--- Exercise materials ---

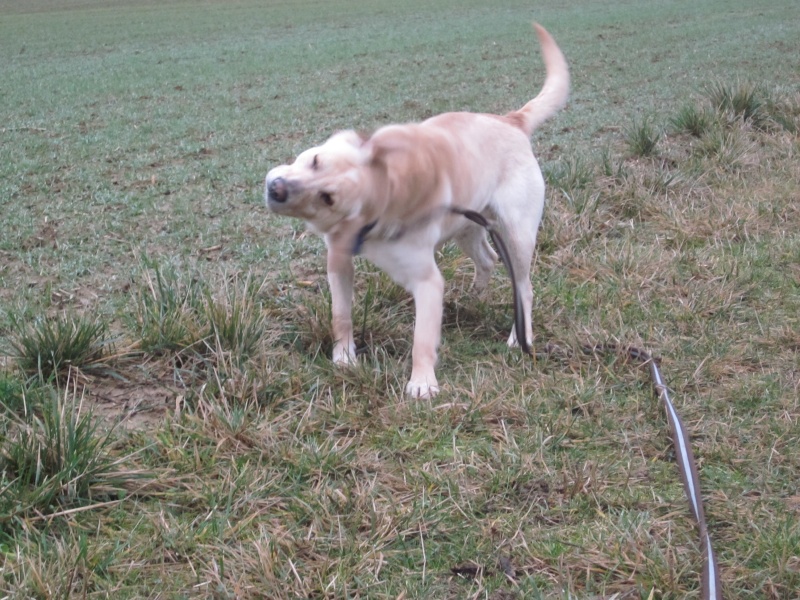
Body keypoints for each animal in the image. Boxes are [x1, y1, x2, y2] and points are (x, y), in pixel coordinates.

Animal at [268, 24, 568, 398]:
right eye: (314, 160)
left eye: (328, 197)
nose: (275, 189)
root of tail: (512, 121)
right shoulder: (338, 261)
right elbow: (341, 316)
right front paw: (344, 358)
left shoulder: (427, 282)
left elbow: (421, 339)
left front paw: (422, 383)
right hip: (468, 227)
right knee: (487, 259)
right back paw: (475, 299)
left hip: (517, 236)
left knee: (524, 287)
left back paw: (518, 337)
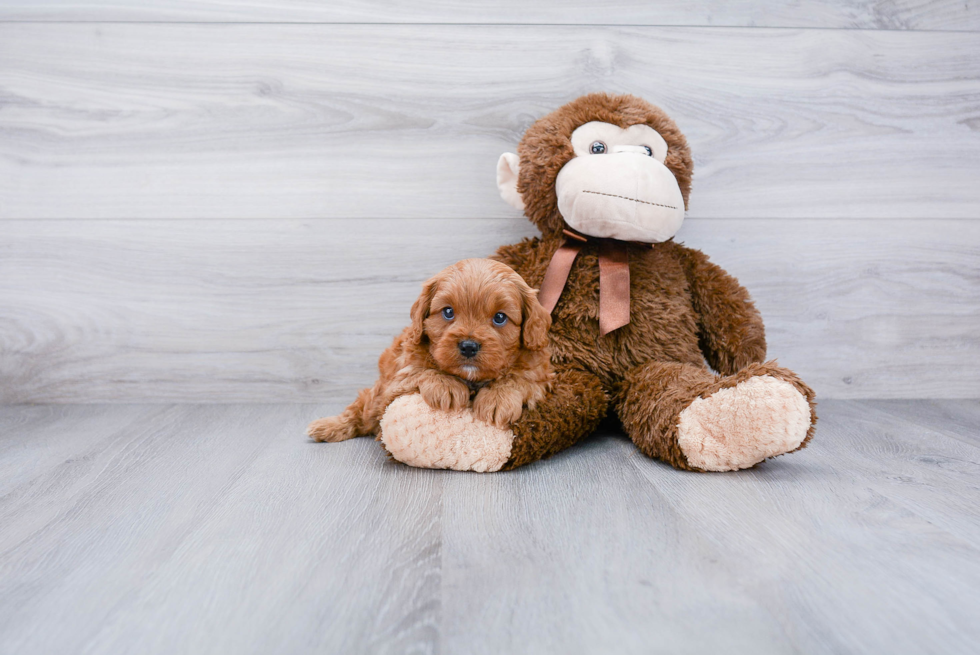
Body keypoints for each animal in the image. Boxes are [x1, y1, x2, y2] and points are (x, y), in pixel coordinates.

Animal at [306, 258, 552, 444]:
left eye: (500, 317)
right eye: (448, 312)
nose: (468, 345)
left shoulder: (540, 377)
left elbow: (520, 378)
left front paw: (497, 397)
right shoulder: (398, 377)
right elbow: (420, 369)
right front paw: (446, 385)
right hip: (376, 395)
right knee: (360, 408)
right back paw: (327, 426)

---

## What to produce
Go through the listing above and write it all out exactly, leaving out any picture.

## Task output
Body keypoints for each animal in the image. Boxes are [x1, y1, x2, y2] and points are (x, y), in pixel coordinates.

Animal at [268, 24, 568, 398]:
right eye: (314, 160)
left eye: (328, 197)
nose: (275, 189)
root of tail: (512, 121)
right shoulder: (338, 261)
right elbow: (341, 316)
right front paw: (344, 358)
left shoulder: (427, 282)
left elbow: (421, 339)
left front paw: (422, 383)
right hip: (468, 227)
right knee: (487, 259)
right back paw: (475, 299)
left hip: (517, 236)
left knee: (524, 287)
left back paw: (518, 337)
Body keypoints for each animal in the image. Boxes are [x1, y1, x2, y2] and points are (x, y), in pixel coordinates.

Animal at [306, 258, 552, 444]:
left eye: (500, 317)
right eye: (448, 312)
nose: (468, 345)
left shoulder: (540, 377)
left elbow: (520, 378)
left front paw: (497, 397)
right shoulder: (398, 377)
right elbow: (420, 369)
right front paw: (446, 385)
right hip: (376, 395)
right knee: (360, 408)
right back paw: (327, 426)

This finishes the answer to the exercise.